Présentement, seules les villes de 50 000 habitants et moins peuvent demander d'intégrer leur police municipale à la SQ. De plus, le ministre de la Sécurité publique, Jacques Dupuis, a décrété un moratoire l'automne dernier, paralysant le processus d'intégration à la SQ jusqu'au printemps 2011.
« On ne s'en cachera pas, on a eu notre part de critiques dans les premières années des intégrations. Mais on s'est ajustés, les effectifs et la présence policière ont augmenté dans les municipalités nouvellement desservies. Bref, ça va très bien à la SQ. Ce qu'on dit, c'est que si vous êtes satisfaits de votre police municipale, tant mieux! Mais il faudrait que le gouvernement laisse le choix à ces villes de se tourner vers une option supplémentaire », a fait valoir M. Dagenais au Journal.
« Casse-tête »
Il a rappelé que des villes comme Joliette et Drummondville réalisent des « économies récurrentes » de un à deux millions de dollars par année depuis que leurs policiers ont troqué l'uniforme bleu pour le vert. « Elles n'ont plus le casse-tête de renouveler des conventions collectives, de gérer un parc automobile ou de payer des avocats en cas de poursuites.
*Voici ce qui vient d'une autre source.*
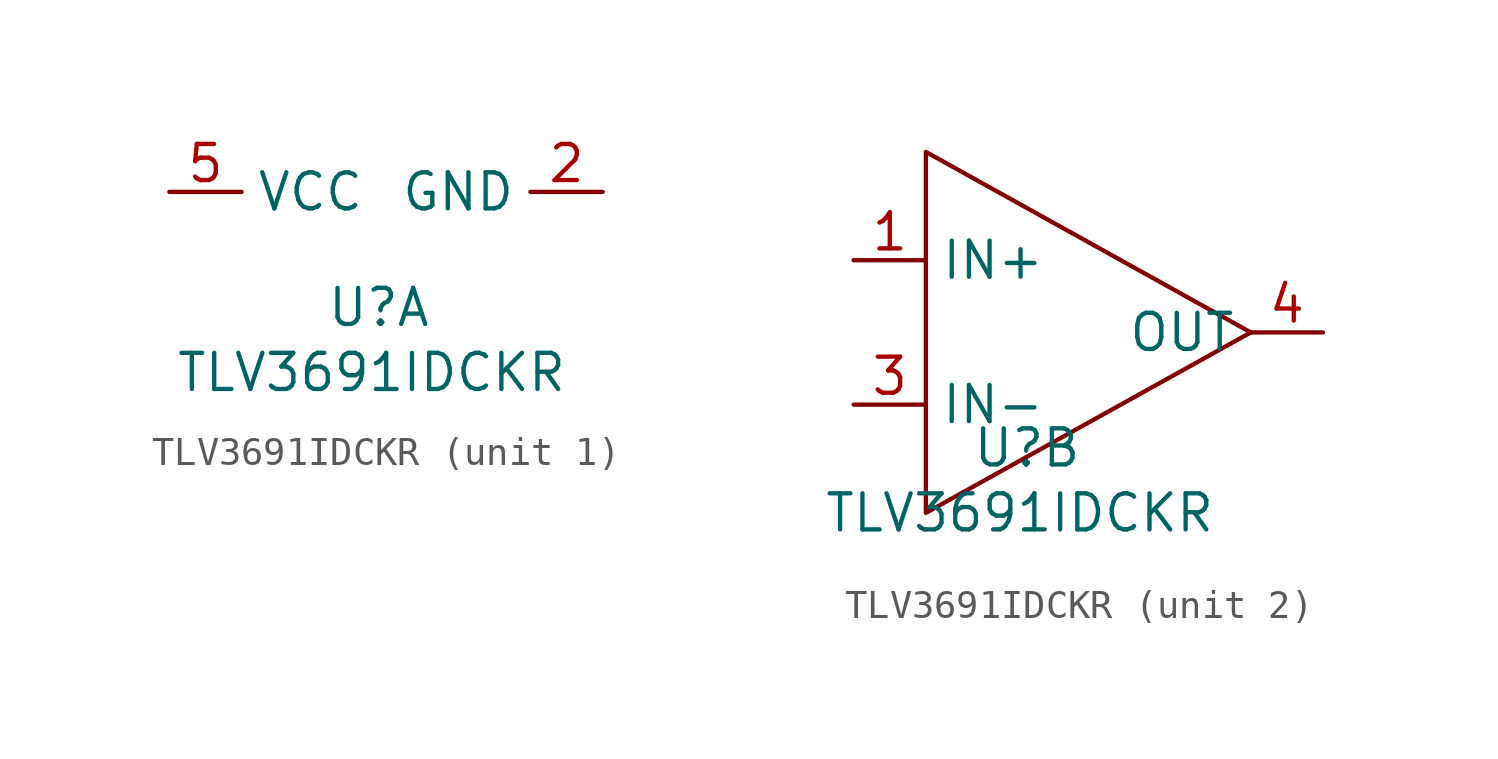
<source format=kicad_sym>
(kicad_symbol_lib
  (version 20231120)
  (generator "kicad_symbol_editor")
  (generator_version "8.0")
  (symbol "TLV3691IDCKR"
    (property "Reference" "U"
      (at -1.524 -0.254 0)
      (effects (font (size 1.27 1.27))))
    (property "Value" "TLV3691IDCKR"
      (at -1.778 -2.54 0)
      (effects (font (size 1.27 1.27))))
    (property "ki_locked" ""
      (at 0 0 0)
      (effects (font (size 1.27 1.27))))
    (symbol "TLV3691IDCKR_1_1"
      (pin power_in line (at 6.35 3.81 180) (length 2.54) (name "GND" (effects (font (size 1.27 1.27)))) (number "2" (effects (font (size 1.27 1.27)))))
      (pin power_in line (at -8.89 3.81 0) (length 2.54) (name "VCC" (effects (font (size 1.27 1.27)))) (number "5" (effects (font (size 1.27 1.27))))))
    (symbol "TLV3691IDCKR_2_1"
      (polyline (pts (xy -5.08 10.16) (xy -5.08 -2.54) (xy 6.35 3.81) (xy -5.08 10.16)) (stroke (width 0) (type default)) (fill (type none)))
      (pin input line (at -7.62 6.35 0) (length 2.54) (name "IN+" (effects (font (size 1.27 1.27)))) (number "1" (effects (font (size 1.27 1.27)))))
      (pin input line (at -7.62 1.27 0) (length 2.54) (name "IN-" (effects (font (size 1.27 1.27)))) (number "3" (effects (font (size 1.27 1.27)))))
      (pin output line (at 8.89 3.81 180) (length 2.54) (name "OUT" (effects (font (size 1.27 1.27)))) (number "4" (effects (font (size 1.27 1.27))))))))
</source>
C'est de l'argent qu'elles peuvent mettre dans leurs infrastructures. »
La Fédération des policiers municipaux du Québec avait salué le moratoire en décriant l'inéquité dans le financement des services de police, du fait que les contribuables des villes patrouillées par les « bleus » paient également pour les services offerts par les « verts ».
« Il faut comprendre que les villes ayant leur propre police empochent la totalité de l'argent des contraventions qui y sont données, tandis que celles remises par les policiers provinciaux vont dans les coffres du gouvernement. On sait qu'il y a de la pression pour donner des contraventions dans ces villes-là », a dit M. Dagenais.
Ce dernier soutient que Québec n'avait « pas besoin » de geler le processus d'intégration jusqu'en 2011 et que le ministre Dupuis devrait « reconsidérer sa décision ».